This post is an answer to the Case – A Young Immigrant with a Lump in the Neck
This patient presents the clinical features of a tuberculous ‘cold’ abscess.
What is the origin and the natural history of tuberculosis of the cervical lymph nodes?
This condition is now rare in children and young adults born in the Western world, where milk comes from tuberculosis-free herds of cows or, at the least, is pasteurized. Tuberculous mycobacteria in infected milk are taken up by the lymphoid tissue in the palatine tonsils, passes to the tonsillar lymph node and may spread to the other nodes in the deep cervical chain. The nodes enlarge, and then break down to form a tuberculous abscess.
Left untreated, the pus from the infected nodes breaks through the deep fascia to lie in the subcutaneous tissue – a ‘collar stud abscess’. This is what has happened in this young man. There is an abscess in the superficial tissues of his neck that leads down through a track through the deep fascia down into the breaking down mass of deep cervical lymph nodes.
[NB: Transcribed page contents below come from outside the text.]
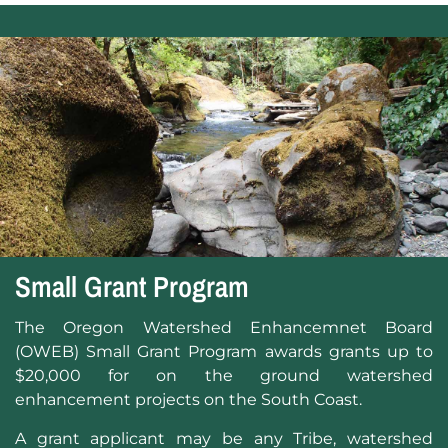
Small Grant Program
The Oregon Watershed Enhancemnet Board
(OWEB) Small Grant Program awards grants up to
$20,000 for on the ground watershed
enhancement projects on the South Coast.
A grant applicant may be any Tribe, watershed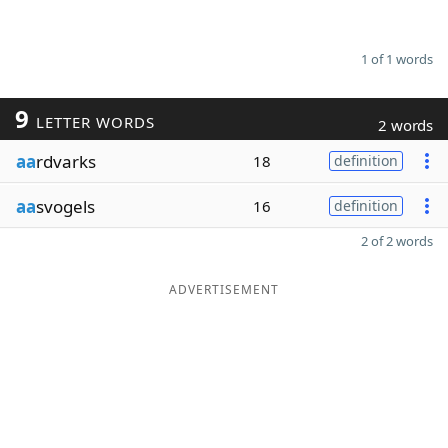
1 of 1 words
9
LETTER WORDS
2 words
aa
rdvarks
18
definition
aa
svogels
16
definition
2 of 2 words
ADVERTISEMENT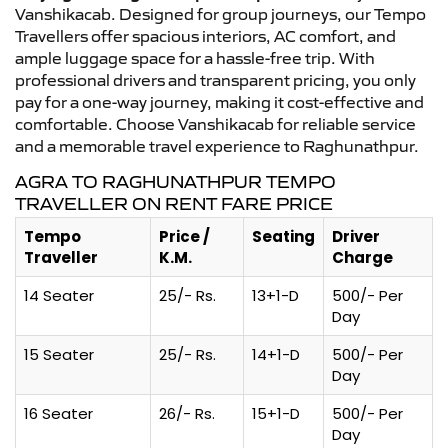
Vanshikacab. Designed for group journeys, our Tempo
Travellers offer spacious interiors, AC comfort, and
ample luggage space for a hassle-free trip. With
professional drivers and transparent pricing, you only
pay for a one-way journey, making it cost-effective and
comfortable. Choose Vanshikacab for reliable service
and a memorable travel experience to Raghunathpur.
AGRA TO RAGHUNATHPUR TEMPO
TRAVELLER ON RENT FARE PRICE
Tempo
Price /
Seating
Driver
Traveller
K.M.
Charge
14 Seater
25/- Rs.
13+1-D
500/- Per
Day
15 Seater
25/- Rs.
14+1-D
500/- Per
Day
16 Seater
26/- Rs.
15+1-D
500/- Per
Day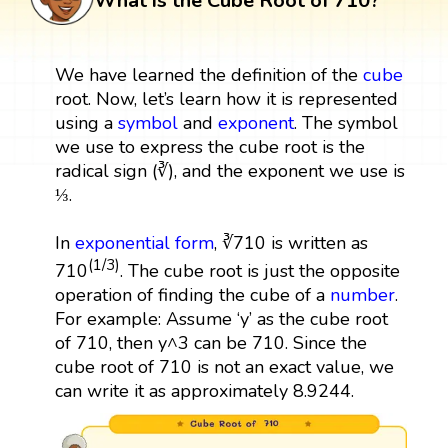
What is the Cube Root of 710?
We have learned the definition of the
cube
root. Now, let’s learn how it is represented
using a
symbol
and
exponent
. The symbol
we use to express the cube root is the
radical sign (∛), and the exponent we use is
⅓.
In
exponential form
, ∛710 is written as
(1/3)
710
. The cube root is just the opposite
operation of finding the cube of a
number
.
For example: Assume ‘y’ as the cube root
of 710, then y^3 can be 710. Since the
cube root of 710 is not an exact value, we
can write it as approximately 8.9244.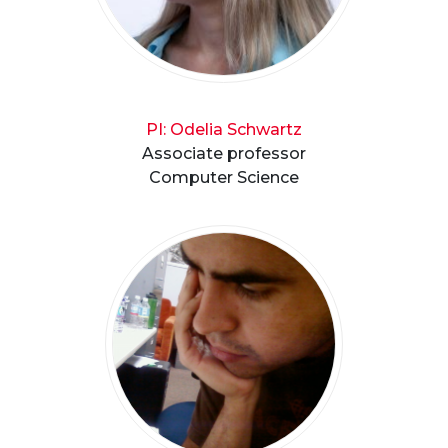
PI: Odelia Schwartz
Associate professor
Computer Science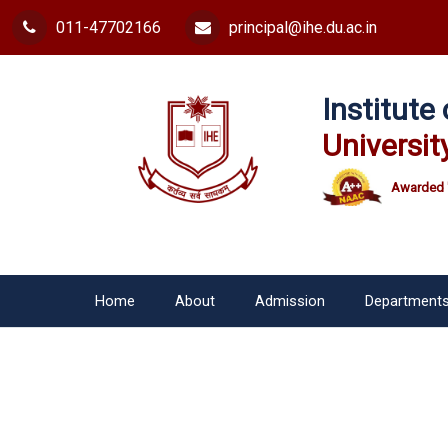
011-47702166
principal@ihe.du.ac.in
Institut
Universit
Awarded 
Home
About
Admission
Department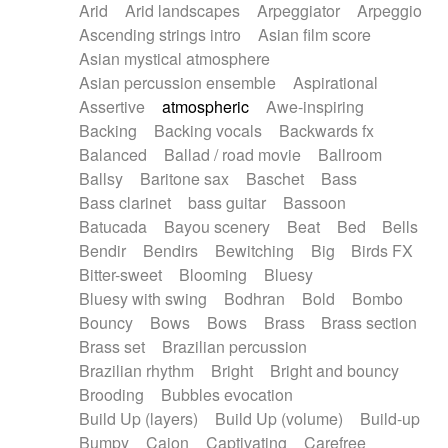
Arid
Arid landscapes
Arpeggiator
Arpeggio
Electric guitar with effects
Piano Solo Jazz
Police comedy
Pop
Ascending strings intro
Asian film score
Electric guitar with fx reverb
Psychedelic
Punk rock
Repetitive music
Asian mystical atmosphere
Electric guitar with reverse fx
Electric keyboard
Rock
Romantic Comedy
samba
Asian percussion ensemble
Aspirational
Electric organ
Electric organ ostinato
SciFi / Fantastic
Slow / Ballad
Soul
Assertive
atmospheric
Awe-inspiring
Electric piano
Electric piano
Spanish - Flamenco
Symphonic
Synthpop
Backing
Backing vocals
Backwards fx
Electric Textures
Electro
Synthwave
Thriller
Trailer
Balanced
Ballad / road movie
Ballroom
Electro-Acoustic Guitar
Electronic
Trip-Hop / Downtempo
waltz
Waltz
Ballsy
Baritone sax
Baschet
Bass
Electronic bass
Electronic drums
Waltz movement
Bass clarinet
bass guitar
Bassoon
Electronic percussion
Electronic percussion
Batucada
Bayou scenery
Beat
Bed
Bells
Electronic Textures
Ethnic flute
Bendir
Bendirs
Bewitching
Big
Birds FX
Ethnic percussion
Fanfare
Felt piano
Bitter-sweet
Blooming
Bluesy
Fender keyboard
Flute
Flutes
Folk guitar
Bluesy with swing
Bodhran
Bold
Bombo
Frame drum
Fx
Glass harmonica
Bouncy
Bows
Bows
Brass
Brass section
Glockenspiel
Glokenspiel
Gong
Brass set
Brazilian percussion
Graceful thongs
Great reverb
Guitar tapping
Brazilian rhythm
Bright
Bright and bouncy
Guitars
Gypsy guitar
Hammond organ
Brooding
Bubbles evocation
Handclap
Hang drum
Harmonica
Harp
Build Up (layers)
Build Up (volume)
Build-up
Harpsichord
Heavy Battery
Highland pipes
Bumpy
Cajon
Captivating
Carefree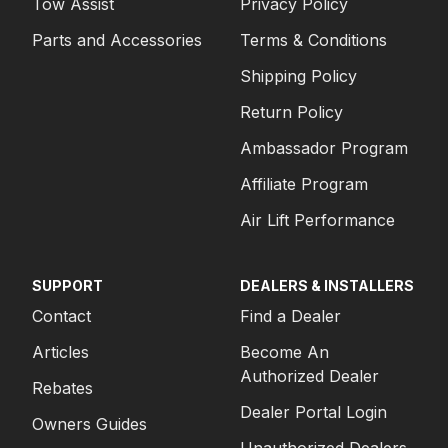
Tow Assist
Privacy Policy
Parts and Accessories
Terms & Conditions
Shipping Policy
Return Policy
Ambassador Program
Affiliate Program
Air Lift Performance
SUPPORT
DEALERS & INSTALLERS
Contact
Find a Dealer
Articles
Become An
Authorized Dealer
Rebates
Dealer Portal Login
Owners Guides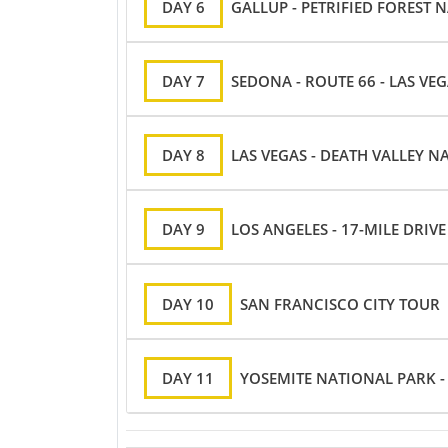
DAY 6
GALLUP - PETRIFIED FOREST 
DAY 7
SEDONA - ROUTE 66 - LAS VE
DAY 8
LAS VEGAS - DEATH VALLEY N
DAY 9
LOS ANGELES - 17-MILE DRIV
DAY 10
SAN FRANCISCO CITY TOUR
DAY 11
YOSEMITE NATIONAL PARK -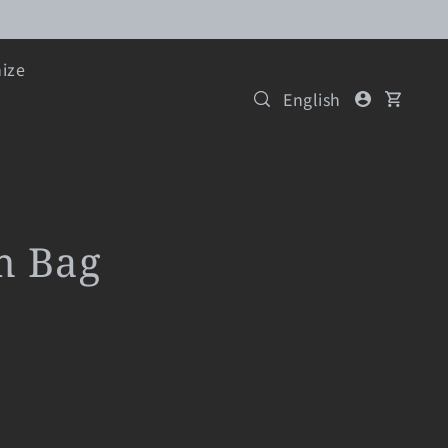
ize
English
m Bag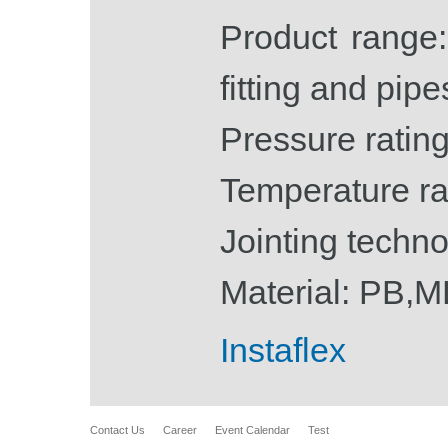
Product range
fitting and pipe
Pressure rating
Temperature ra
Jointing techno
Material: PB,
Instaflex
Contact Us
Career
Event Calendar
Test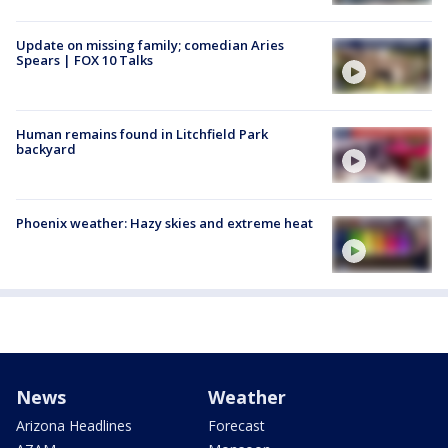
Update on missing family; comedian Aries
Spears | FOX 10 Talks
Human remains found in Litchfield Park
backyard
Phoenix weather: Hazy skies and extreme heat
News
Weather
Arizona Headlines
Forecast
If treatment is still further delayed, the abscess discharges spontaneously through the overlying skin, resulting in a chronic tuberculous sinus.
What is your differential diagnosis in this patient?
- Acute lymphadenitis, but this is very painful and tender and the infl amed skin feels hot to the touch (unlike this ‘cold’ abscess).
- An infected branchial cyst (see this case)
An X-ray of the neck may be helpful as chronically infected tuberculous nodes usually show flecks of calcification.
What is the name given to tuberculous pus?
‘Caseous’ pus – the word caseous means ‘cheesy’, because of its resemblance to cream cheese.
Treatment of tuberculous cervical lymph nodes
Enlarged nodes should be excised. If the patient presents with a ‘collar stud abscess’, as in our catering worker, the pus is evacuated, a search made for the hole penetrating through the deep fascia, and the underlying caseating node evacuated by curettage. The operative treatment is combined with antituberculous chemotherapy.